INSTRUCTIONS FOR THE TASK: Report how many lines of the data below contain "Step". Give nothing besides the number.

LISTED ENTRIES:

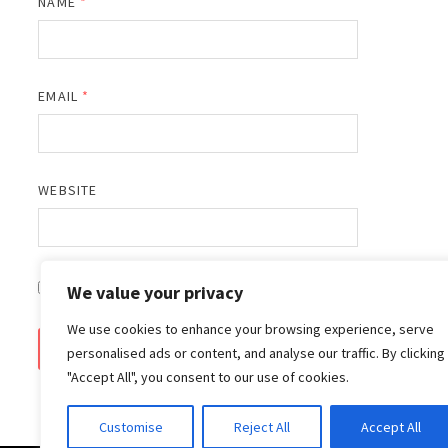
NAME
*
EMAIL
*
WEBSITE
SAVE MY NAME, EMAIL, AND WEBSITE IN THIS BROWSER 
We value your privacy
We use cookies to enhance your browsing experience, serve
personalised ads or content, and analyse our traffic. By clicking
"Accept All", you consent to our use of cookies.
Customise
Reject All
Accept All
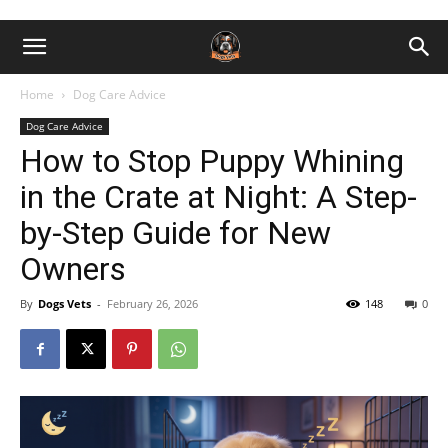
Home
Dog Care Advice
Dog Care Advice
How to Stop Puppy Whining
in the Crate at Night: A Step-
by-Step Guide for New
Owners
By
Dogs Vets
-
February 26, 2026
148
0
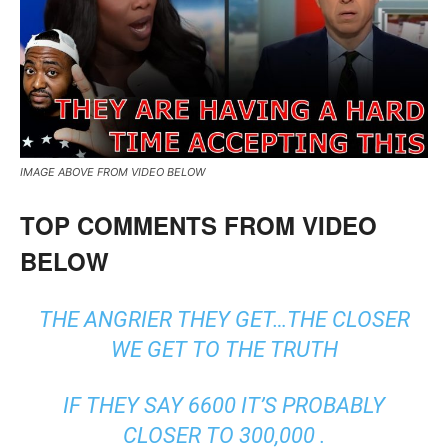
IMAGE ABOVE FROM VIDEO BELOW
TOP COMMENTS FROM VIDEO
BELOW
THE ANGRIER THEY GET…THE CLOSER
WE GET TO THE TRUTH
IF THEY SAY 6600 IT’S PROBABLY
CLOSER TO 300,000 .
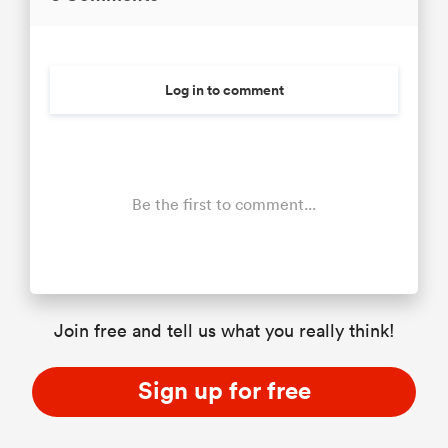
Log in to comment
Be the first to comment...
Join free and tell us what you really think!
Sign up for free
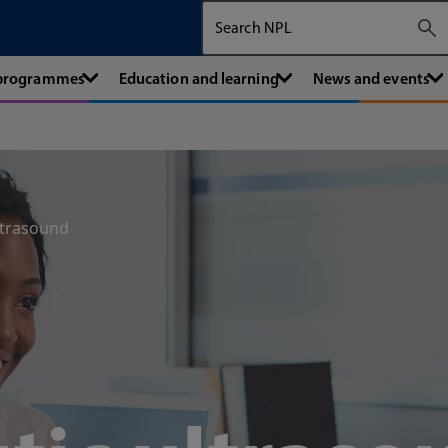
Search The National Physical Labora
 programmes
Education and learning
News and events
ltrasound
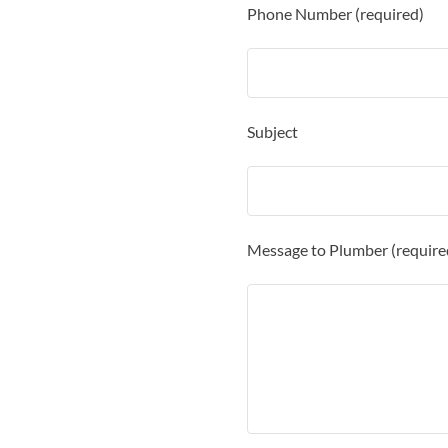
Phone Number (required)
Subject
Message to Plumber (require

ANSWER FOR THIS EXERCISE: 2